Information provided:
######
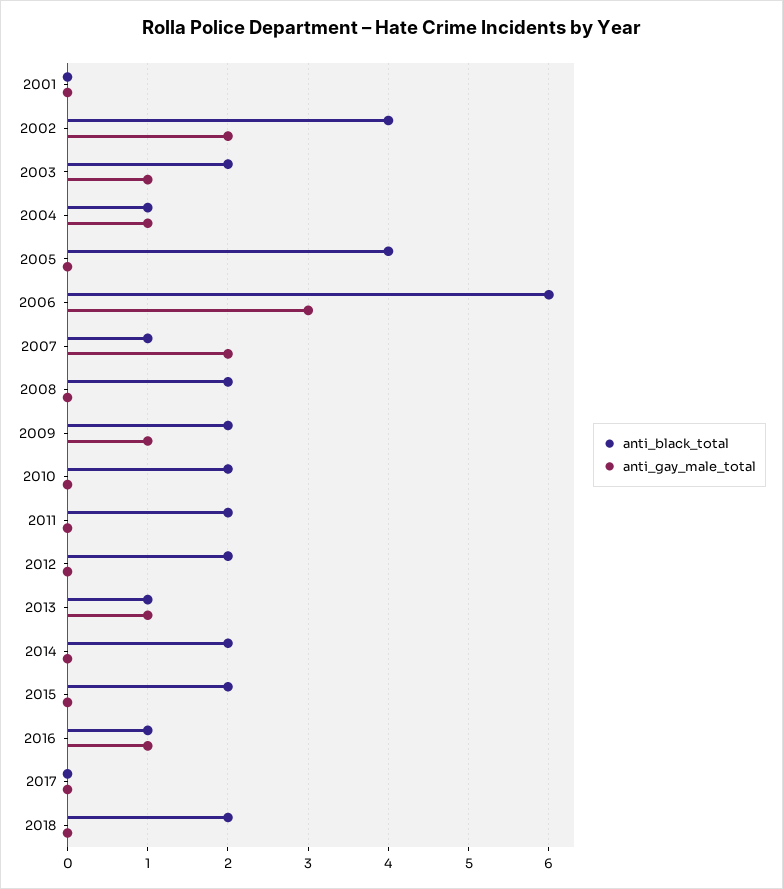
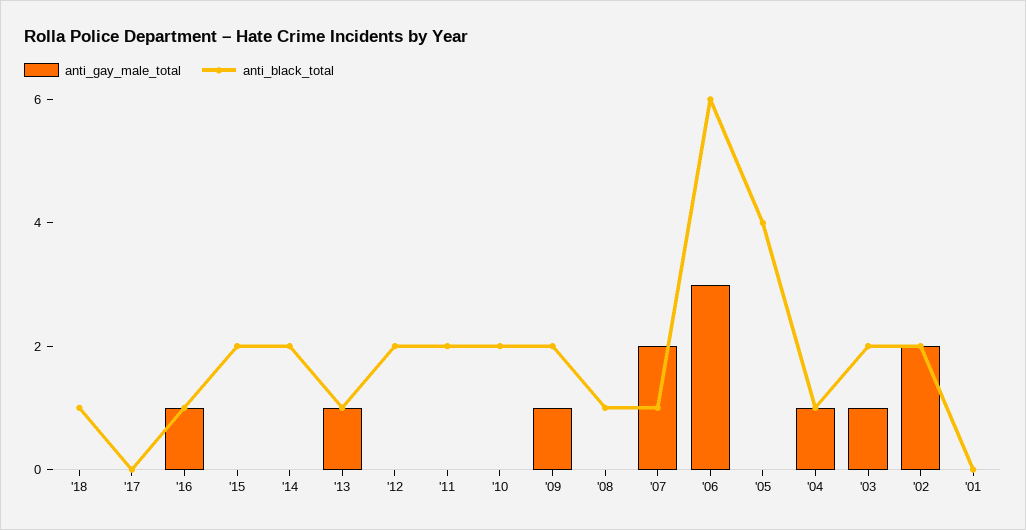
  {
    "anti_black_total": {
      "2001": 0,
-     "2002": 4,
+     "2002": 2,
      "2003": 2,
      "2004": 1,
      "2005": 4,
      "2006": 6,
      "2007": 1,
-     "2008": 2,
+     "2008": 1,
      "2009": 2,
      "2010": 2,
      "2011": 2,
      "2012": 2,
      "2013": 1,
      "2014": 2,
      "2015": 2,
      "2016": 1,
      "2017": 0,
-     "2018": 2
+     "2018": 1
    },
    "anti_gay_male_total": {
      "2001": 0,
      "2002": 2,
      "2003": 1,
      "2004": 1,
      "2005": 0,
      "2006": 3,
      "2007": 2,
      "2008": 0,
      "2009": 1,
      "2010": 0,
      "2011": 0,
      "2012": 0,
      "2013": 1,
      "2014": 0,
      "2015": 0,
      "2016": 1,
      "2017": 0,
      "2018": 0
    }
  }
######
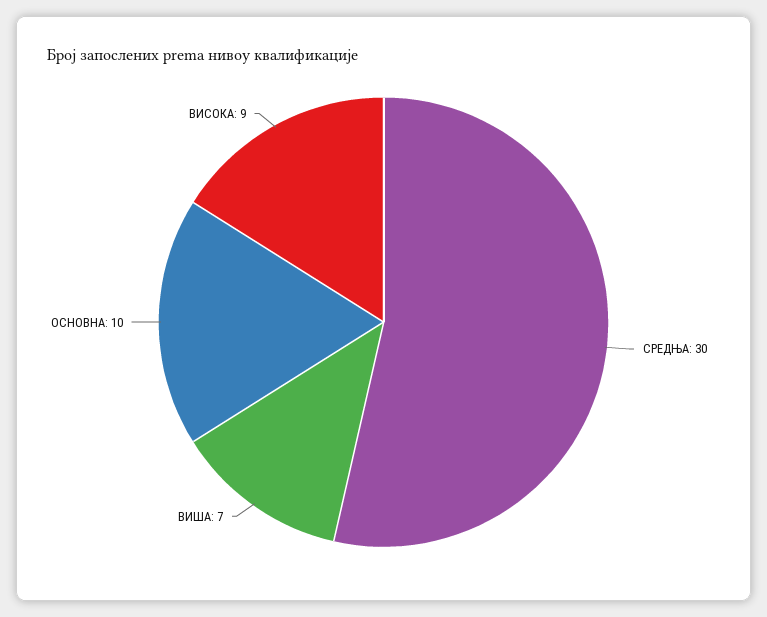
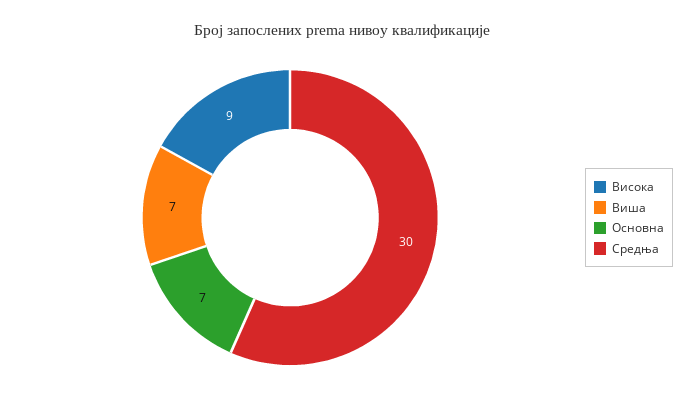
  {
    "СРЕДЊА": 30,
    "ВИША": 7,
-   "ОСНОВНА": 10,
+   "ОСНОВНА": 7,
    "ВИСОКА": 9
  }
######
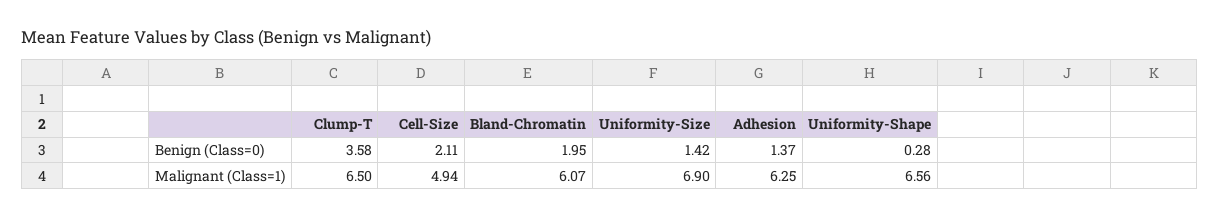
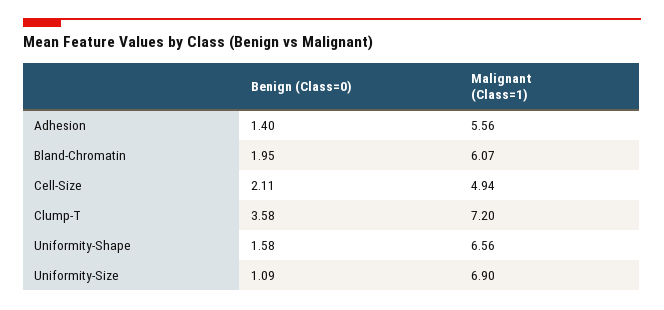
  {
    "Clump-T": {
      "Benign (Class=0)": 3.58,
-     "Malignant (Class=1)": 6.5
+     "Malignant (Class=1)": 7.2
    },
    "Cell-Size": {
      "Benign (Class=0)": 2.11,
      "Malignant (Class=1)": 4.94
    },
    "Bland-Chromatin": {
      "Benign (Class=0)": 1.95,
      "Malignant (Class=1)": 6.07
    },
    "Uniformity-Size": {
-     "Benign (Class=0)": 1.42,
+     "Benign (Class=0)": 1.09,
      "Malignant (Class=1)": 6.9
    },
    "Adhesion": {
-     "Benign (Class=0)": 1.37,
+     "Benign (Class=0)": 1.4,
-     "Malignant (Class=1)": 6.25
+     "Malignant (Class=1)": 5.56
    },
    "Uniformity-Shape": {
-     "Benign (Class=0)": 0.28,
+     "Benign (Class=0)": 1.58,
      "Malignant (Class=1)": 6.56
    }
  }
######
What is required:
The answer must be every line from the records above that contains the word "Malignant", copied in full.

Answer section:
-     "Malignant (Class=1)": 6.5
+     "Malignant (Class=1)": 7.2
      "Malignant (Class=1)": 4.94
      "Malignant (Class=1)": 6.07
      "Malignant (Class=1)": 6.9
-     "Malignant (Class=1)": 6.25
+     "Malignant (Class=1)": 5.56
      "Malignant (Class=1)": 6.56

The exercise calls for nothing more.